• **ARBEITSANWEISUNGEN**:
1. Welches Amt hat Francis Arinze laut dem Text über den interreligiösen Dialog gegenwärtig inne?
2. Führen Sie den Text über den interreligiösen Dialog im Anschluss an seinen letzten Satz weiter.
====== VORGEGEBENER TEXT ======
Der überaus sympathische Ehrengast war Kurienkardinal Francis Arinze aus Nigeria, gegenwärtig der Präsident des Päpstlichen Rates für interreligiösen Dialog. Er legte zunächst dar, was Dialog nicht  ist: gegenseitige Toleranz, friedliche Koexistenz, akademisches Studium fremder Religionen, Bekehrungsversuch, Anstreben einer einzigen Weltreligion, Suchen nach dem gemeinsamen Nenner. Vielmehr ist Dialog ein Zusammenkommen mit Herz und Geist zwischen Anhängern verschiedener Religionen, gegenseitiger Austausch zwischen Glaubenden, gemeinsames Zugehen auf die Wahrheit und Zusammenarbeit bei Projekten von gemeinsamem Interesse. Der Christ ist bereit, auf andere zu hören, hält sich respektvoll offen für Gottes Wirken beim anderen, in der Hoffnung, daß die anderen ebenso tun. Viele Formen hat der Dialog, nicht jede ist für jede Person geeignet. Eine Höchstform vollzieht sich etwa, wenn buddhistische und christliche Mönchsgruppen einander je einen Monat lang in ihren Klöstern besuchen, um mit Sympathie zu erfahren, wie die anderen leben. Die Religionen lehren seit Jahrtausenden die Menschen, wie man lebt, betet, stirbt. Die ganze Menschheit hat nur einen Ursprung: Gott; jeder Mensch trägt etwas von diesem göttlichen Bild in sich und ist für dasselbe Ziel geschaffen. Christus ist die Mitte des göttlichen Planes, der Heilige Geist kann allen Menschen die Möglichkeit geben, mit Christus verbunden zu sein, und das nicht nur als Einzelnen, sondern mit ihren besten kulturellen und religiösen Werten. Es ist nicht nötig, daß wir alles verstehen, Gott ist auf unser Begreifen nicht angewiesen. Die Kirche ist für alle da, nicht bloß ein Club für einige Christen. Gott kann seine Gnade geben, wo Er will und wem Er will , auch ohne Erlaubnis vom Ortsbischof.
====== ZEILEN ======
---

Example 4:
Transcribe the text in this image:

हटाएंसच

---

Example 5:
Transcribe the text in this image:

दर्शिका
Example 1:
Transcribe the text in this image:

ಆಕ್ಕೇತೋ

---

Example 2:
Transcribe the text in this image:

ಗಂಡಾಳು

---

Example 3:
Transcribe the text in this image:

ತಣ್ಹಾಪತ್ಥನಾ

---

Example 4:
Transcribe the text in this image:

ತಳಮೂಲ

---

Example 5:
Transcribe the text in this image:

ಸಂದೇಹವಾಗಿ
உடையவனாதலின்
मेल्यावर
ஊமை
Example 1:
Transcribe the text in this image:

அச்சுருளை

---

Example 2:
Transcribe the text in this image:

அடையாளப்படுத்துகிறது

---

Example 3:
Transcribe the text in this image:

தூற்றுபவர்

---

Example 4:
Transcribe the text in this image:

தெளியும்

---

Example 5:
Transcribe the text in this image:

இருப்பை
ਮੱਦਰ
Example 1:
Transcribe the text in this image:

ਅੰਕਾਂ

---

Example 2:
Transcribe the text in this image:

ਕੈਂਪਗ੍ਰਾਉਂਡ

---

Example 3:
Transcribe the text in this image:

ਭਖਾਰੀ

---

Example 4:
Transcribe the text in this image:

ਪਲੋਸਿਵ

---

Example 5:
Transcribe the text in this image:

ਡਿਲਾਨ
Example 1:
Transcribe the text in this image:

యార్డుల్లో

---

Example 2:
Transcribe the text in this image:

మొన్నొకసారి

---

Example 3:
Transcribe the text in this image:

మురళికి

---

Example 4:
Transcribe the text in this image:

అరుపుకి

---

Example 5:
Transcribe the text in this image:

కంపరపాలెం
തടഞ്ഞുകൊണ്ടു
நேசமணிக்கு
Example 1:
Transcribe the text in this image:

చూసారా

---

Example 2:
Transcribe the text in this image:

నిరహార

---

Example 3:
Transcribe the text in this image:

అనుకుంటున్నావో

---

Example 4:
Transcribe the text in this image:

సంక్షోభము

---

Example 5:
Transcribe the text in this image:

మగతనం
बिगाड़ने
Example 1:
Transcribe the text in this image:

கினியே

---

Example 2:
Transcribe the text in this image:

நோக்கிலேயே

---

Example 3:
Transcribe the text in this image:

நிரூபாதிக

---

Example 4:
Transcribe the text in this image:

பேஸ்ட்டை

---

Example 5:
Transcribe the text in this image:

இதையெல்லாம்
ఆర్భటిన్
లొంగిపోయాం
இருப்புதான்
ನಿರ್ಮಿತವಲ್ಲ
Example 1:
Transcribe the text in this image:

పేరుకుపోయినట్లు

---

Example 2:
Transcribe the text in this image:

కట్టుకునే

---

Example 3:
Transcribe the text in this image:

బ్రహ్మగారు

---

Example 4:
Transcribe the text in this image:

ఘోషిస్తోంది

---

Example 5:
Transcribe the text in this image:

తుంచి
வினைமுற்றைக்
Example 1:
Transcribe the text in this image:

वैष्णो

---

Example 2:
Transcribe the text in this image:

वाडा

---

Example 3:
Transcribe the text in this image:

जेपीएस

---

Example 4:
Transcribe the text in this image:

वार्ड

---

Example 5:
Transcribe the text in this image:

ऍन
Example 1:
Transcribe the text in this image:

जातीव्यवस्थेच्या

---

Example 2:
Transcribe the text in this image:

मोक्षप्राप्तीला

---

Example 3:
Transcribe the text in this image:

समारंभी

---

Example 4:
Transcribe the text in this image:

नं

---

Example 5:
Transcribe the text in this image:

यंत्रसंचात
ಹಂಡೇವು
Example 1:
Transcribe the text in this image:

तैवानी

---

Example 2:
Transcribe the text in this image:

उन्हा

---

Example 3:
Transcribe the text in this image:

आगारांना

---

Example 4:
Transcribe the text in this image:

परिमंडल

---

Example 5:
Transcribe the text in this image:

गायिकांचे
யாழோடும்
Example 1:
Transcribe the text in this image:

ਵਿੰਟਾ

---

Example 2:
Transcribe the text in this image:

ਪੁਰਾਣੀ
======
• **GEORDNETE ERGEBNISSE**:
1. Er ist Präsident des Päpstlichen Rates für interreligiösen Dialog.

2.
Weitere Teile der Tagung waren ein Podiumsgespräch von fünf Theologen verschiedener Konfession mit dem Kardinal, zwei Plenumsdiskussionen sowie Gespräche in Arbeitsgruppen. Im Folgenden versuche ich, das Ideengewimmel im Netz meines Stenogramms in einen lesbaren Zusammenhang zu bringen. Wer die Einmütigkeit dieser Geist-erfüllten Stunden miterleben durfte, wird mein (ohne Quellenscheidung vorgehendes) Verfahren nicht schelten.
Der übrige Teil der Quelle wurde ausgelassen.